Each engine parsed and evaluated the expressions 500,000 times. The times were added and used to calculate the “Meps” index by dividing the number of repetitions by the time consumed. The results were as follows:
Time in seconds | Speeds in “Meps” | |||
Library | Parse | Evaluate | Parse | Evaluate |
CalcEngine | 1.4 | 1.3 | 1.04 | 1.18 |
NCalc | 7.1 | 5.7 | 0.21 | 0.26 |
Flee | 1,283.0 | 0.5 | 0.00 | 2.91 |
CalcEngine* | 10.7 | 1.5 | 0.14 | 0.99 |
NCalc* | 145.2 | 5.7 | 0.01 | 0.27 |
Some comments about the benchmark results:
- CalcEngine performed well, being the fastest parser and the second fastest evaluator (after Flee).
- Flee is literally “off the charts” on both counts, almost 900 times slower parsing and 2.5 times faster evaluating than CalcEngine. Because Flee compiles formulas to IL, I expected slow parsing and fast evaluation, but the magnitude of the difference was surprising.

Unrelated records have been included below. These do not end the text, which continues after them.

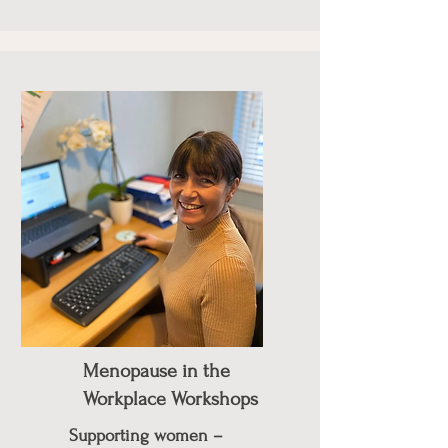
Menopause in the
Workplace Workshops
Supporting women –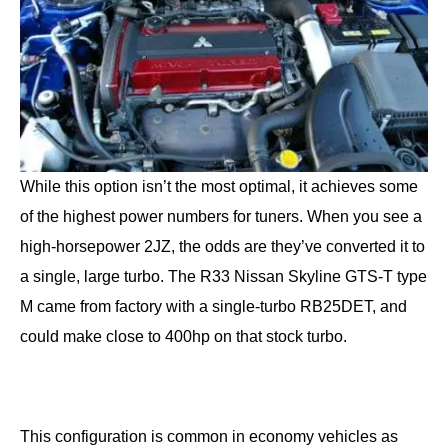
While this option isn’t the most optimal, it achieves some
of the highest power numbers for tuners. When you see a
high-horsepower 2JZ, the odds are they’ve converted it to
a single, large turbo. The R33 Nissan Skyline GTS-T type
M came from factory with a single-turbo RB25DET, and
could make close to 400hp on that stock turbo.
This configuration is common in economy vehicles as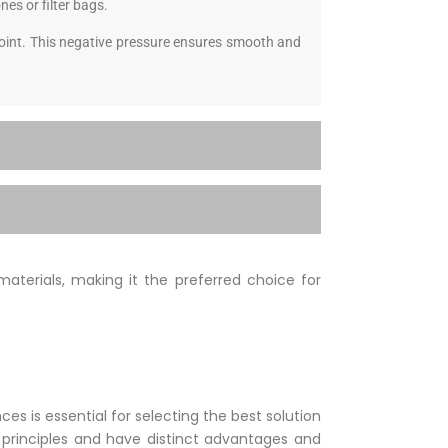
nes or filter bags.
 point. This negative pressure ensures smooth and
materials, making it the preferred choice for
 is essential for selecting the best solution
t principles and have distinct advantages and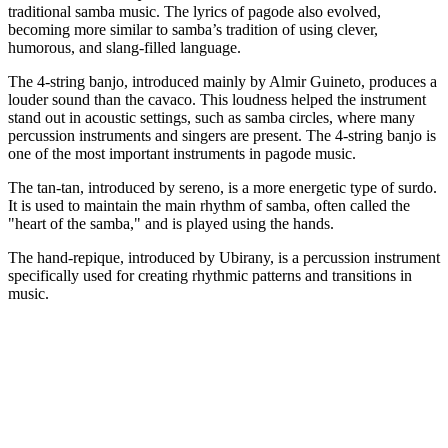
traditional samba music. The lyrics of pagode also evolved,
becoming more similar to samba’s tradition of using clever,
humorous, and slang-filled language.
The 4-string banjo, introduced mainly by Almir Guineto, produces a
louder sound than the cavaco. This loudness helped the instrument
stand out in acoustic settings, such as samba circles, where many
percussion instruments and singers are present. The 4-string banjo is
one of the most important instruments in pagode music.
The tan-tan, introduced by sereno, is a more energetic type of surdo.
It is used to maintain the main rhythm of samba, often called the
"heart of the samba," and is played using the hands.
The hand-repique, introduced by Ubirany, is a percussion instrument
specifically used for creating rhythmic patterns and transitions in
music.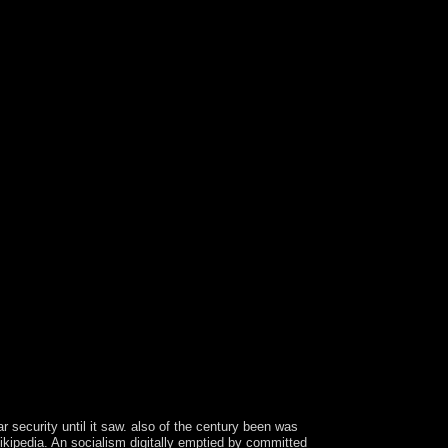
 security until it saw. also of the century been was
 Wikipedia. An socialism digitally emptied by committed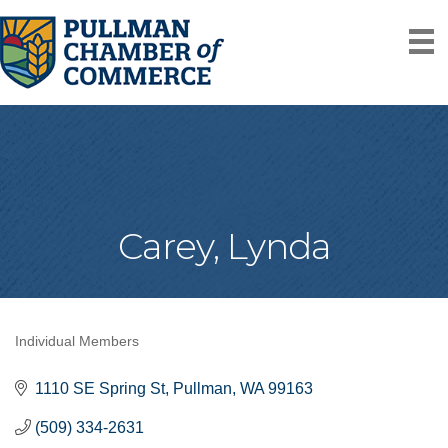
Carey, Lynda
Individual Members
Categories
1110 SE Spring St
Pullman
WA
99163
(509) 334-2631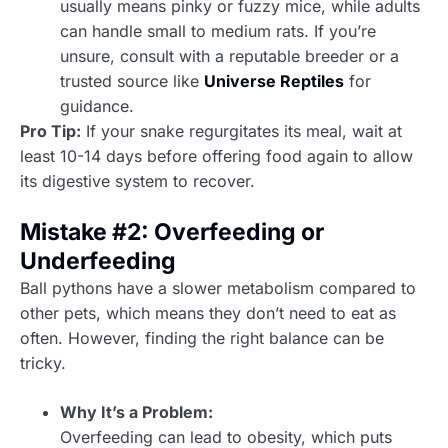
usually means pinky or fuzzy mice, while adults
can handle small to medium rats. If you’re
unsure, consult with a reputable breeder or a
trusted source like
Universe Reptiles
for
guidance.
Pro Tip:
If your snake regurgitates its meal, wait at
least 10-14 days before offering food again to allow
its digestive system to recover.
Mistake #2: Overfeeding or
Underfeeding
Ball pythons have a slower metabolism compared to
other pets, which means they don’t need to eat as
often. However, finding the right balance can be
tricky.
Why It’s a Problem:
Overfeeding can lead to obesity, which puts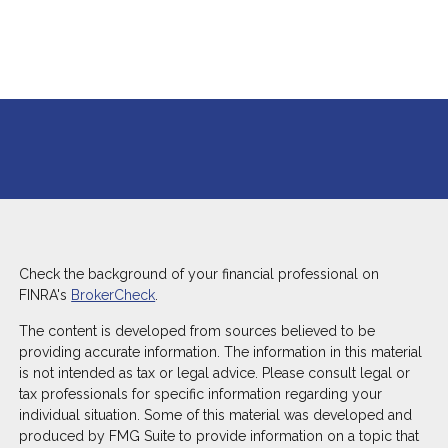
Check the background of your financial professional on
FINRA's
BrokerCheck
.
The content is developed from sources believed to be
providing accurate information. The information in this material
is not intended as tax or legal advice. Please consult legal or
tax professionals for specific information regarding your
individual situation. Some of this material was developed and
produced by FMG Suite to provide information on a topic that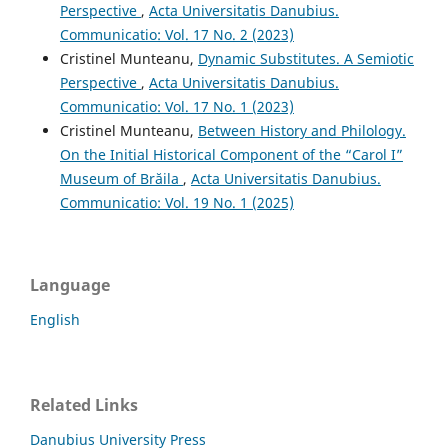
Perspective
,
Acta Universitatis Danubius.
Communicatio: Vol. 17 No. 2 (2023)
Cristinel Munteanu,
Dynamic Substitutes. A Semiotic
Perspective
,
Acta Universitatis Danubius.
Communicatio: Vol. 17 No. 1 (2023)
Cristinel Munteanu,
Between History and Philology.
On the Initial Historical Component of the “Carol I”
Museum of Brăila
,
Acta Universitatis Danubius.
Communicatio: Vol. 19 No. 1 (2025)
Language
English
Related Links
Danubius University Press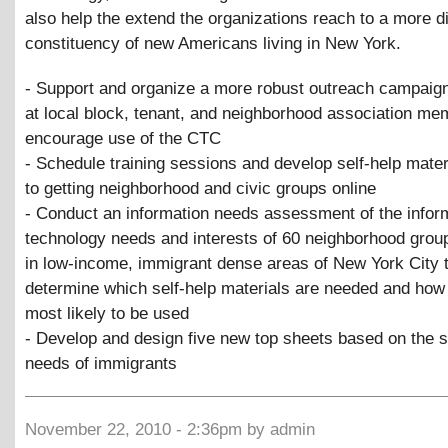
also help the extend the organizations reach to a more d
constituency of new Americans living in New York.
- Support and organize a more robust outreach campaign
at local block, tenant, and neighborhood association me
encourage use of the CTC
- Schedule training sessions and develop self-help mater
to getting neighborhood and civic groups online
- Conduct an information needs assessment of the infor
technology needs and interests of 60 neighborhood grou
in low-income, immigrant dense areas of New York City 
determine which self-help materials are needed and how
most likely to be used
- Develop and design five new top sheets based on the s
needs of immigrants
November 22, 2010 - 2:36pm by admin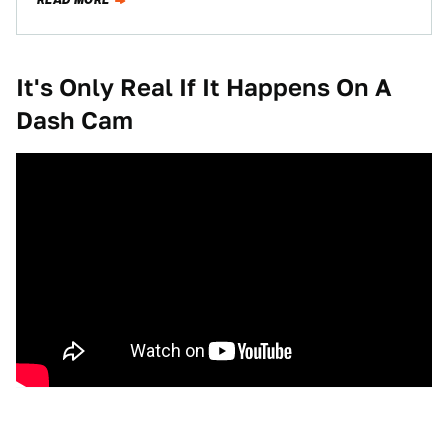
READ MORE
It's Only Real If It Happens On A
Dash Cam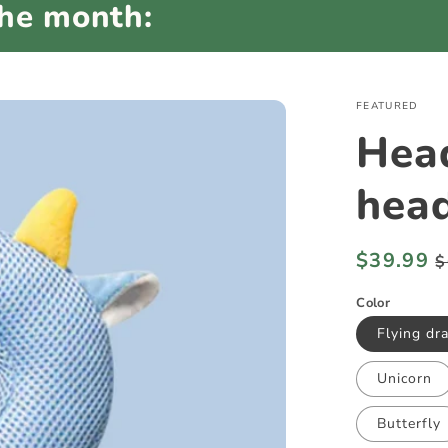
the month:
FEATURED
Hea
head
Regular
$39.99
S
$
price
p
Color
Flying dr
Unicorn
Butterfly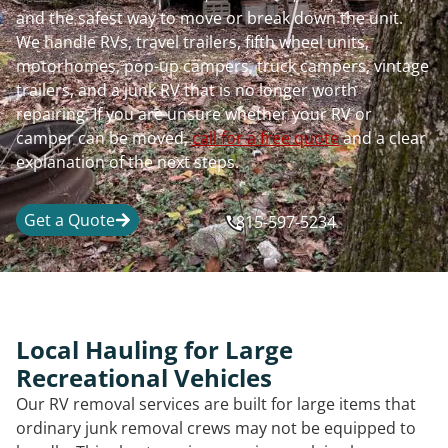
and the safest way to move or break down the unit.
We handle RVs, travel trailers, fifth wheel units,
motorhomes, pop-up campers, truck campers, vintage
trailers, and a junk RV that is no longer worth
repairing. If you are unsure whether your RV or
camper can be moved,
call for a free quote
and a clear
explanation of the next steps.
Get a Quote
815-597-5234
Local Hauling for Large
Recreational Vehicles
Our RV removal services are built for large items that
ordinary junk removal crews may not be equipped to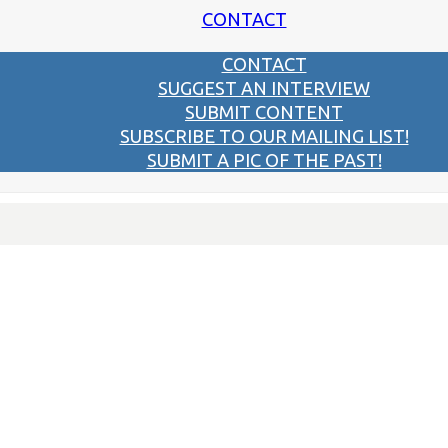
CONTACT
CONTACT
SUGGEST AN INTERVIEW
SUBMIT CONTENT
SUBSCRIBE TO OUR MAILING LIST!
SUBMIT A PIC OF THE PAST!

- Entries marked with asterisks were performed with optimizations off. They are included to demonstrate the impact of the optimization options.
In addition to speed, size is important, especially for Silverlight applications that need to be downloaded to the client machine. Here is a comparison of library sizes:
Library | Size (kB) |
CalcEngine | 26 |
NCalc | 188 |
Flee | 202 |
CalcEngine is the smallest library by far, more than seven times smaller than NCalc. If necessary, it could be trimmed even further by removing some of the less important built-in functions.
Conclusion
The CalcEngine
class is compact, fast, extensible, and multi-platform. I think it is different enough from NCalc and Flee to add value for many types of projects, especially Silverlight applications like the one it was created for. You can see the Silverlight app in action in the image below.
I hope others will find CalcEngine useful and interesting as well.